Pressemitteilung und persönliche Erklärung des parteilosen Kreistagsmitglieds (SPD-Fraktion) Rainer Dambach

zum Thema: Sitzung des Kreistags in Greifswald am 5.12.2011

Zuerst erstaunt und dann immer nachdenklicher verfolgte ich die Berichte in den Medien über den abgebrochenen Kreistag in Greifswald am 5. Dezember. Und als dann auch noch Kreistagsmitglieder unterschiedlichster politischer Couleur Kommentare  abgaben, wurde für mich erneut transparent, dass sich einige Leute in Presse und Politik schon viel zu sehr mit den Vertretern der NPD in kommunalpolitischen Gremien abgefunden haben.

Für mich ist nicht der „Krawall“ hervorgerufen durch Luftballons und Pfeifen der Skandal. Der Skandal sind die Vertreter der NPD, die öffentlich und offen, in Deutschland ihre Parolen verbreiten können. Hat Deutschland nicht hier genug gelitten? Haben solche Gedanken nicht Millionen Menschen das Leben gekostet? Die NPD ist für mich keine politische Partei – sondern ein Desaster für die deutsche Demokratie.

Aktionen, wie die im Kreistag zu Greifswald, finde ich daher grundsätzlich legitim. Ich konnte übrigens das Geschehen auf der Galerie gut beobachten. Die Demonstranten mit den Luftballons waren friedlich. Sie pfiffen und lärmten und entrollten ein Transparent – aber sie setzten keinerlei körperliche Gewalt ein. Auch dann nicht, als sie von Anhängern der NPD körperlich angegriffen wurden. Es hätte fairer Weise auch berichtet werden müssen von welcher Gruppierung  körperliche Gewalt ausging.

Außerdem finde ich es sonderbar, wenn immer wieder betont wird, die NPD-ler seien ja demokratisch gewählt. 1933 kam die NSDAP auch ganz demokratisch an die Hebel der Macht.

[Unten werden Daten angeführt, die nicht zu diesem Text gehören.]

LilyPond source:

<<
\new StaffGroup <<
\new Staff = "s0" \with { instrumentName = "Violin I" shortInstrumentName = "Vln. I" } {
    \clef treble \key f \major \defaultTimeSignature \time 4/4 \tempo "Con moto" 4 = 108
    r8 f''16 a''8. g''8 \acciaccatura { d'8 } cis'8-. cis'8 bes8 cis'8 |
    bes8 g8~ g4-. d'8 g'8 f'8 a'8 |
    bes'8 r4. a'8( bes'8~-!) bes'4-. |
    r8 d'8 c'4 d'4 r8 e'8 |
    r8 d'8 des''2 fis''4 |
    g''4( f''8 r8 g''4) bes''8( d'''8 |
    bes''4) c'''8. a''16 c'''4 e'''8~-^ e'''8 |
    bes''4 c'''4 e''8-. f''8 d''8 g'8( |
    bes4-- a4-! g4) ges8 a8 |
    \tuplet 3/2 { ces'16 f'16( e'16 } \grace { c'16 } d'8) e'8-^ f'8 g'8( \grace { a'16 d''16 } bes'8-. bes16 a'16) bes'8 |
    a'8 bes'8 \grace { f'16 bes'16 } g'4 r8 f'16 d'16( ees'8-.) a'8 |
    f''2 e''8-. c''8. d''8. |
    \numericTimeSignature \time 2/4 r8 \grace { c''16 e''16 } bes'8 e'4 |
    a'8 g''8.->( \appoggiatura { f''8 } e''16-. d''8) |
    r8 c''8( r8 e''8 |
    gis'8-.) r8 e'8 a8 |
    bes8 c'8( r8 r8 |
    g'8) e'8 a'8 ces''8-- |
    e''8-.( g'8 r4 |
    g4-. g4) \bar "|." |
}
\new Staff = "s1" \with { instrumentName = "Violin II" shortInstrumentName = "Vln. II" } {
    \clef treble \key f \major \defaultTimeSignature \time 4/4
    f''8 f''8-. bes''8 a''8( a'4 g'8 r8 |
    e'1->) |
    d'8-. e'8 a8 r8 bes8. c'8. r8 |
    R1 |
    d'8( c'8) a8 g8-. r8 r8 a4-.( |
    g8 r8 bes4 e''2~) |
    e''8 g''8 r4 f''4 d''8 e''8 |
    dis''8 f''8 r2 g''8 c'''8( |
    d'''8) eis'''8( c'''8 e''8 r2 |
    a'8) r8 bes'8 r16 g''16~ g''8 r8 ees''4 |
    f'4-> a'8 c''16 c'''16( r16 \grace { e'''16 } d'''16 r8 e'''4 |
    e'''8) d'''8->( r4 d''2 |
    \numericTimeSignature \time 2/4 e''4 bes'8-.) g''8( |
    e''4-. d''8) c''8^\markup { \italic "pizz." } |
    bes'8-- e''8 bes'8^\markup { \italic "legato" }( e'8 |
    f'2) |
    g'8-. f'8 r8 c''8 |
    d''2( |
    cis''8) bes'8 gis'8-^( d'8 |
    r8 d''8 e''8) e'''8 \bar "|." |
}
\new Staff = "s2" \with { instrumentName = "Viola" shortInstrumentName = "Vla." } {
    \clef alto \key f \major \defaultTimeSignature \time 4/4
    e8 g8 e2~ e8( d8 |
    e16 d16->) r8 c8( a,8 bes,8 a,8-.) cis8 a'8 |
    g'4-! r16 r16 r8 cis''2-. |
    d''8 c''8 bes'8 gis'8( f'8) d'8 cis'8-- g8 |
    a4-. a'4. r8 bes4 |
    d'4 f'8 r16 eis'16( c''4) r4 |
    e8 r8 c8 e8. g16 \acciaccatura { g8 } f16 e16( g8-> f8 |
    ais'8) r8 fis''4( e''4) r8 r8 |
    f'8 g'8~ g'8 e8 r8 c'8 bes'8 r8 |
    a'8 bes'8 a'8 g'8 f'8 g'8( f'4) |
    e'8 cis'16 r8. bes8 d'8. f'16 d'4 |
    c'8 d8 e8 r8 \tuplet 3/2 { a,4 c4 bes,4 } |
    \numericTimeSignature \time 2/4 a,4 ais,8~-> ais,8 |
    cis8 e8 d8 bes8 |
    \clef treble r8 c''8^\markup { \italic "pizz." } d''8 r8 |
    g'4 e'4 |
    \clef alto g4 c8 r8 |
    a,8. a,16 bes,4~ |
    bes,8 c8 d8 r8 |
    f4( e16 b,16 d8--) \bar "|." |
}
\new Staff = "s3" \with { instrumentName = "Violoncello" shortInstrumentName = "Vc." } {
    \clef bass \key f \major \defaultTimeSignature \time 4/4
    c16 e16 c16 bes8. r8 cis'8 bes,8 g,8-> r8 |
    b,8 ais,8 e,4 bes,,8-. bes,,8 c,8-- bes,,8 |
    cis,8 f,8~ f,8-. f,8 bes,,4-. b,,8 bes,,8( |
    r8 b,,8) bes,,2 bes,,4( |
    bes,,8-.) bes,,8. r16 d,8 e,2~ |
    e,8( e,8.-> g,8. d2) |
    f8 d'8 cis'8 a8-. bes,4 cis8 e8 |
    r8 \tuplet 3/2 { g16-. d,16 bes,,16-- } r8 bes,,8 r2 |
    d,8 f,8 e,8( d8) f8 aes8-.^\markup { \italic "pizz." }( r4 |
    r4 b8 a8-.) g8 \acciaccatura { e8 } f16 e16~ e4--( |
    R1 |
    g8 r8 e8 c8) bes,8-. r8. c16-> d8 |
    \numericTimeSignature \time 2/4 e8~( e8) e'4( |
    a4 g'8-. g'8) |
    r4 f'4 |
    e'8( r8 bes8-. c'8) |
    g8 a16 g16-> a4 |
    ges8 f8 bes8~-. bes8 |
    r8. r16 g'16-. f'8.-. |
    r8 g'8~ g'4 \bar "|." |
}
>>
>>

Sie hebelten danach mit dieser Macht jegliche Demokratie aus. Und was die Argumente angeht, die immer wieder in der Auseinandersetzung mit der NPD angemahnt werden, so finde ich sie gut und wichtig. Argumente erreichen jene, die noch nicht völlig verblendet sind. Die, die für die NPD in politischen Gremien sitzen, sind der harte Kern. Soziologische und psychologische Studien bewiesen, dass der harte Kern durch Argumente nicht erreichbar ist. Es sind daher vielfältige Aktionen notwendig. Es muss sichtbar und hörbar werden, dass die Meinung, die die NPD vertritt, nicht tolerabel ist.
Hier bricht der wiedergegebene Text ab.